(b. 1598, Bologna, d. 1654, Roma)
Tomb of Giacomo Franzone1650s
Santi Vittore e Carlo, Genoa
Algardi produced his greatest works during the papacy of Innocent X Pamphili (reg 1644-55). Bernini was ousted from his supreme artistic position in Rome because of his close personal connections with the Barberini, the family of the deceased Pope Urban VIII, and a circle well disposed towards Algardi dominated the papal court. This included the Oratorian Virgilio Spada, the new pope's artistic adviser, his major-domo Cristoforo Segni, who came from Bologna, and also Giacomo Franzone, whose family were notable patrons of Algardi.
Giacomo Franzone (1612-1696), who moved in 1636 to Rome, where he managed the papal finances in a variety of offices until he became a cardinal in 1660, was one of the most distinguished member of the family. He played a leading role in supervising the execution of the artistic projects in Rome commissioned by Innocent X and Alexander VII.

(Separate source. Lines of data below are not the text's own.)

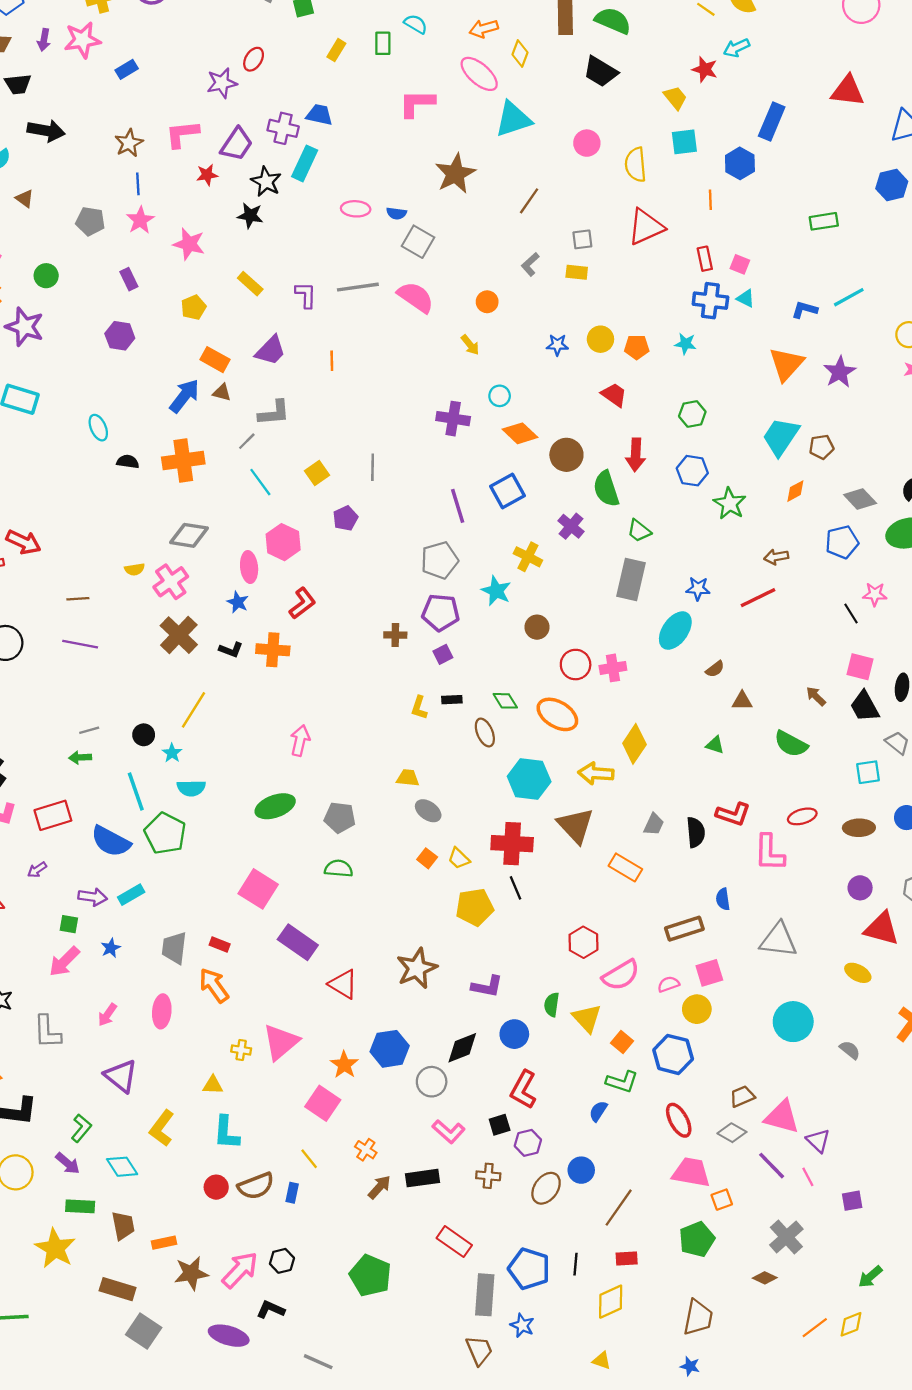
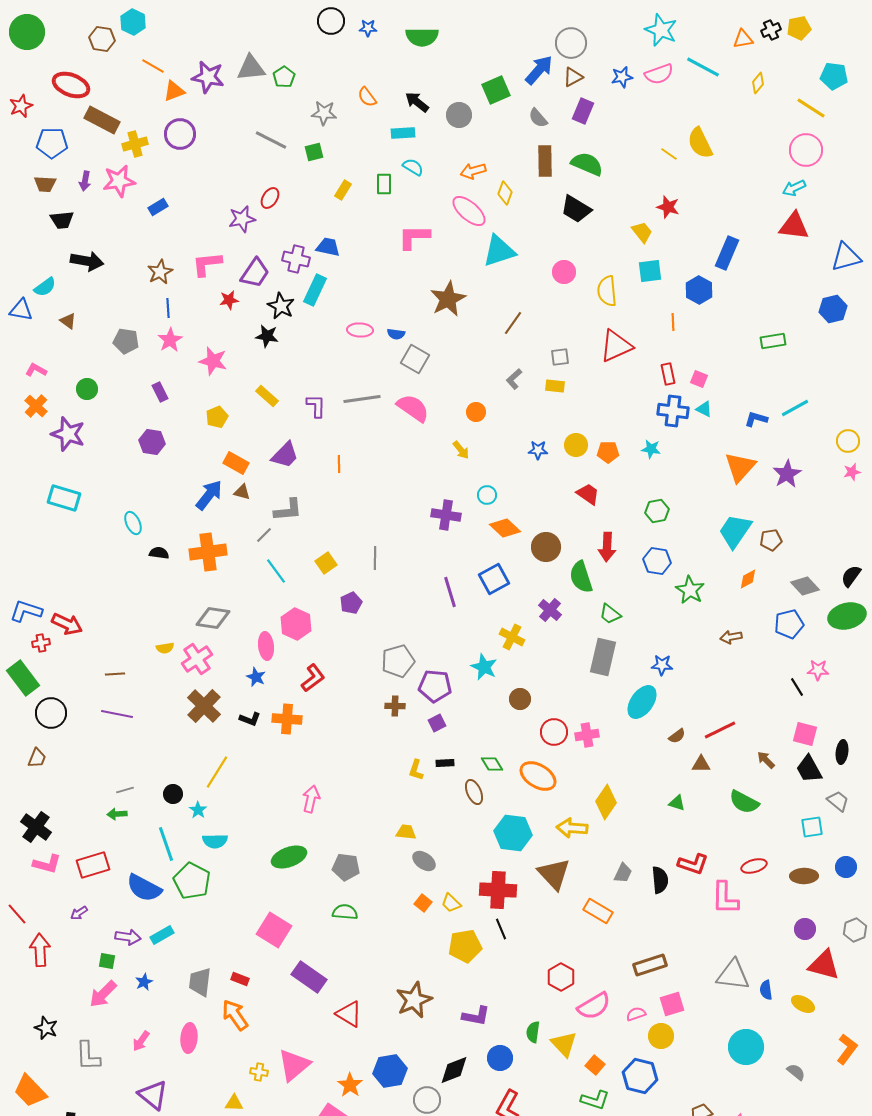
cyan arrow: (736, 48) -> (794, 188), moved
gray pentagon: (439, 560) -> (398, 661), moved
red line: (758, 598) -> (720, 730), moved
blue semicircle: (723, 899) -> (766, 990), moved

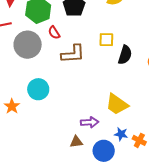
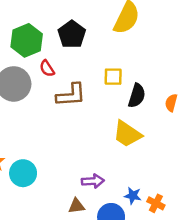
cyan circle: (38, 89) -> (23, 173), moved
yellow trapezoid: (117, 104) -> (127, 134), moved

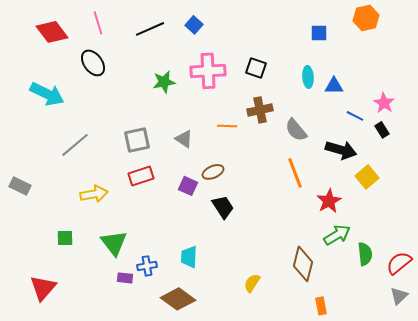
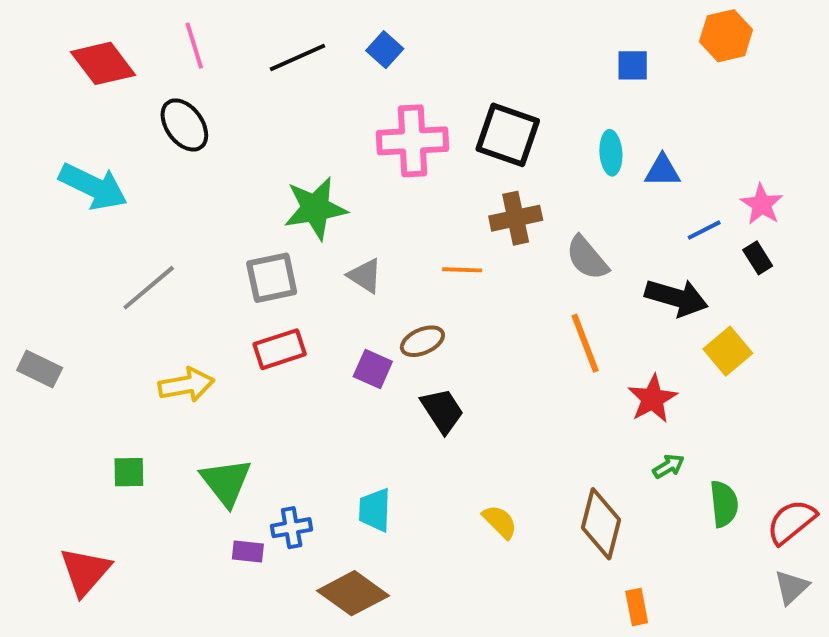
black square: (256, 68) -> (508, 135), size x1.5
green star: (164, 82) -> (315, 208), moved, size x1.4
blue line: (355, 116) -> (704, 230), turned -54
orange line: (227, 126) -> (462, 270), moved
green arrow: (337, 235) -> (668, 466), size x0.6
yellow semicircle: (252, 283) -> (500, 522), moved, turned 102

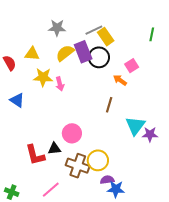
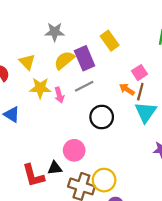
gray line: (94, 30) -> (84, 86), moved
yellow triangle: (32, 54) -> (27, 62), turned 42
black circle: (99, 57) -> (102, 117), moved
brown line: (109, 105) -> (140, 92), moved
cyan triangle: (135, 126) -> (146, 112), moved

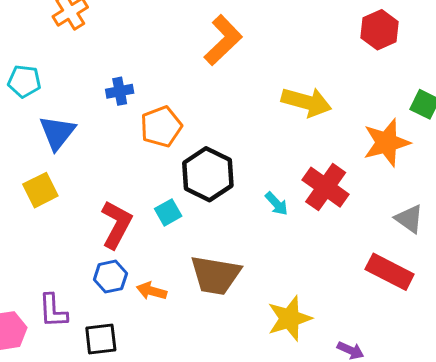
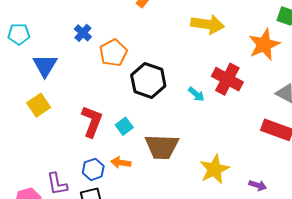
blue cross: (120, 91) -> (83, 33), turned -30
cyan square: (168, 212) -> (124, 126), moved
blue hexagon: (110, 277) -> (93, 169), moved

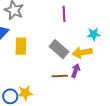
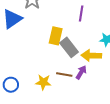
yellow rectangle: (21, 46) -> (56, 36), moved
yellow star: (25, 93) -> (43, 82), moved

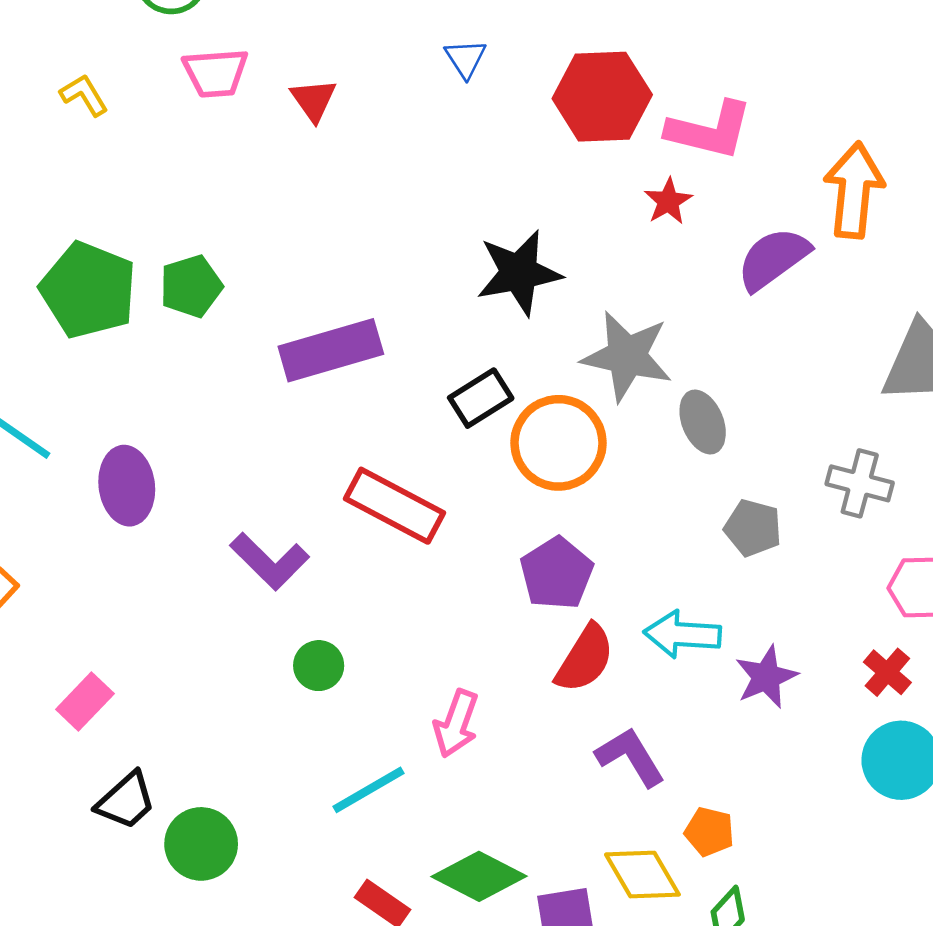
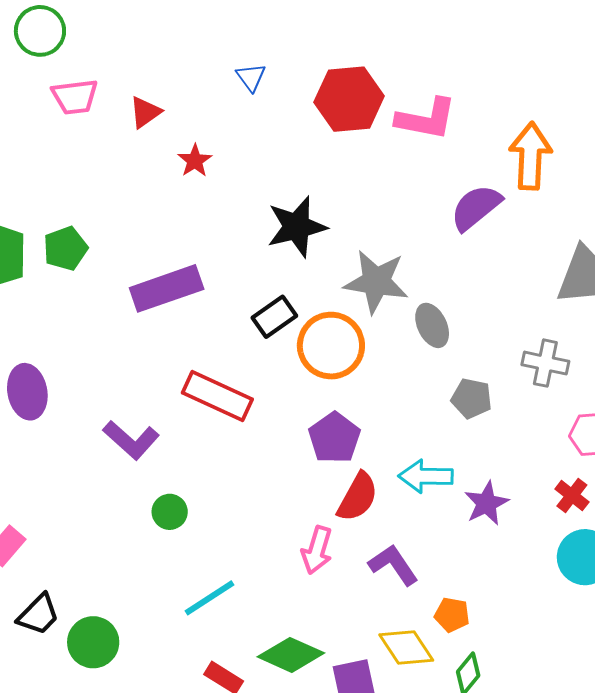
red triangle: (314, 100) -> (145, 112), turned 33
red star: (668, 201) -> (195, 161), moved
pink arrow: (456, 724) -> (317, 550), moved

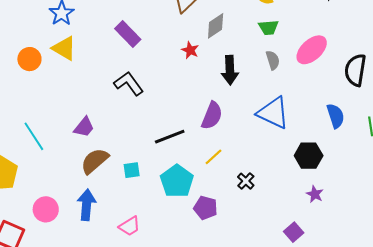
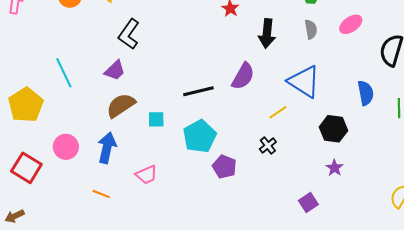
pink ellipse: (312, 50) -> (351, 24), size x0.7
black L-shape: (129, 84) -> (129, 34), moved, turned -116
yellow line: (213, 157) -> (278, 112), moved

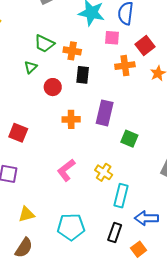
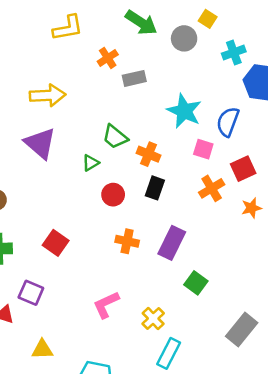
orange cross: (125, 66) -> (212, 188), turned -36

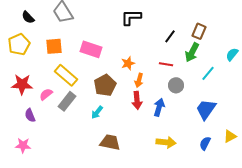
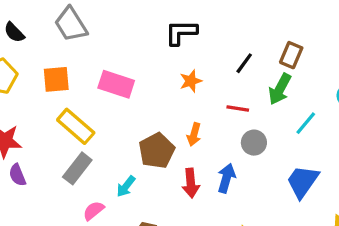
orange star: (128, 63) -> (191, 81), moved
brown pentagon: (105, 85) -> (157, 151), moved
pink semicircle: (46, 94) -> (94, 211), moved
red arrow: (137, 100) -> (191, 183), moved
purple semicircle: (30, 115) -> (17, 175), moved

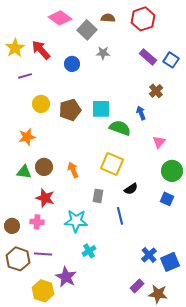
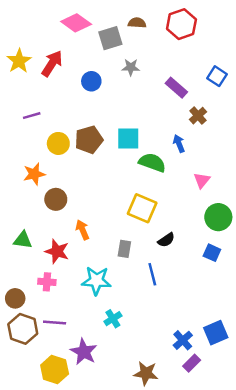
gray square: (87, 30) -> (110, 38), turned 30
red arrow: (41, 50) -> (52, 63), turned 75
purple rectangle: (148, 57) -> (176, 88), moved
purple line: (25, 76) -> (32, 116), moved
yellow circle: (41, 104) -> (58, 143), moved
brown circle: (44, 167) -> (56, 199), moved
orange arrow: (73, 170) -> (82, 230), moved
green triangle: (24, 172) -> (23, 240), moved
brown circle: (12, 226) -> (15, 298), moved
blue cross: (149, 255) -> (183, 340), moved
purple rectangle: (137, 286) -> (192, 363), moved
brown star: (158, 294) -> (146, 373), moved

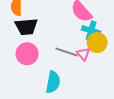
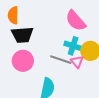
cyan cross: (91, 31) -> (73, 46), moved

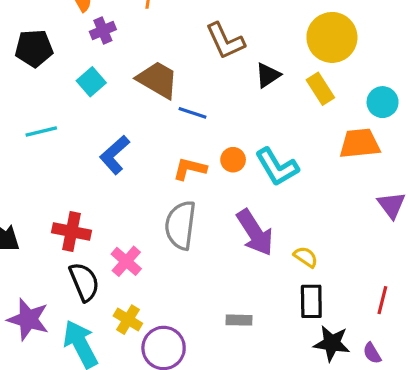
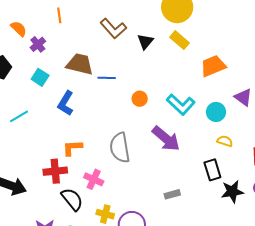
cyan circle: (383, 102) -> (216, 112), moved
blue L-shape: (115, 155) -> (66, 103), moved
cyan L-shape: (277, 167) -> (181, 104), moved
orange L-shape: (190, 169) -> (72, 148), moved
yellow semicircle: (306, 257) -> (225, 141), moved

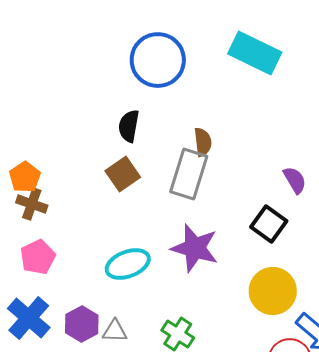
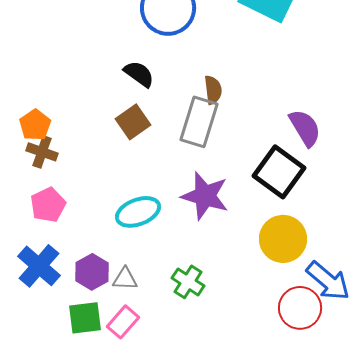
black semicircle: (129, 126) -> (139, 74), turned 116
purple semicircle: (295, 180) -> (305, 128), size x1.4
black square: (269, 224) -> (279, 172), size x1.4

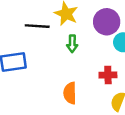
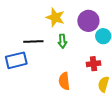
black line: (37, 26) -> (33, 41), moved

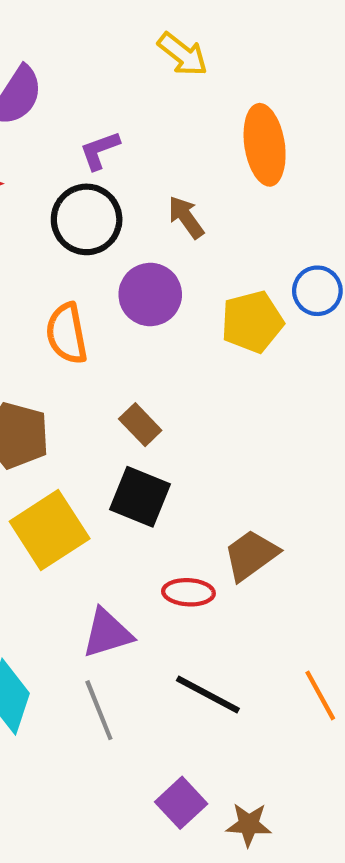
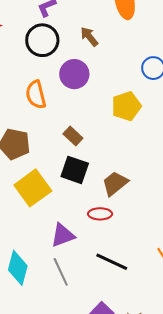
yellow pentagon: (252, 322) -> (126, 106), moved
brown trapezoid: (251, 555) -> (115, 184), moved

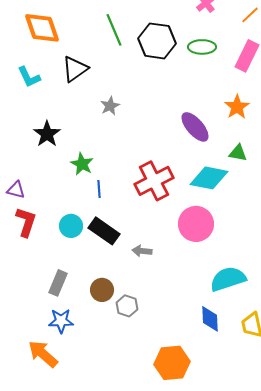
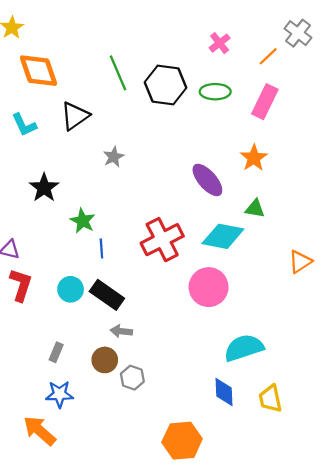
gray arrow: (142, 251) -> (121, 331), moved
gray rectangle: (58, 283) -> (56, 352), size x0.7

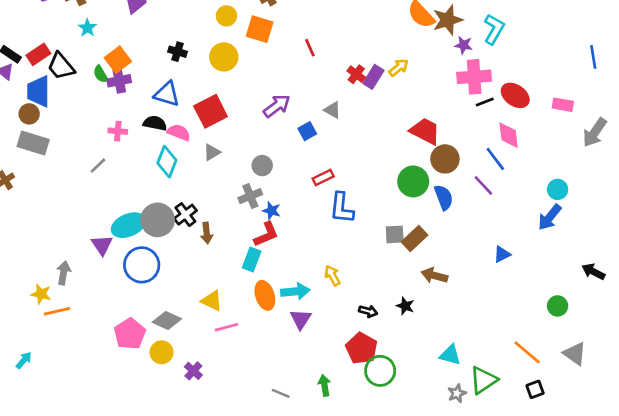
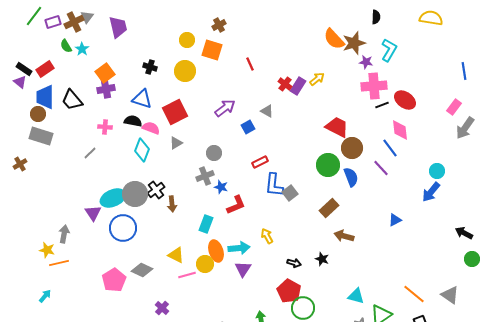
black trapezoid: (61, 66) -> (72, 100), moved
green semicircle: (101, 74) -> (66, 46), moved
pink rectangle: (563, 105) -> (454, 107), moved, turned -63
red L-shape: (266, 234) -> (236, 205), moved
gray square: (395, 234) -> (290, 193), moved, turned -35
green circle: (558, 306) -> (472, 259), moved
yellow circle: (162, 352) -> (205, 264), moved
cyan arrow: (24, 360) -> (45, 296), moved

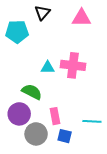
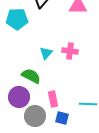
pink cross: (73, 65) -> (70, 51), size x0.7
cyan triangle: (48, 68) -> (46, 53), turned -48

The family acquired a chapel, the Cappella del Crocefisso, in the Carmelite church of San Carlo (now Santi Vittore e Carlo) in Genoa. The principal sculptural decoration of the chapel, including the marble busts of the brothers Franzone, a bronze Crucifix and bronze busts of saints, has traditionally been attributed to Algardi. The quality of these works, as well as the death of Algardi in 1654, however, have led them to be partly reattributed to Domenico Guidi, who perhaps worked from terracotta models by Algardi.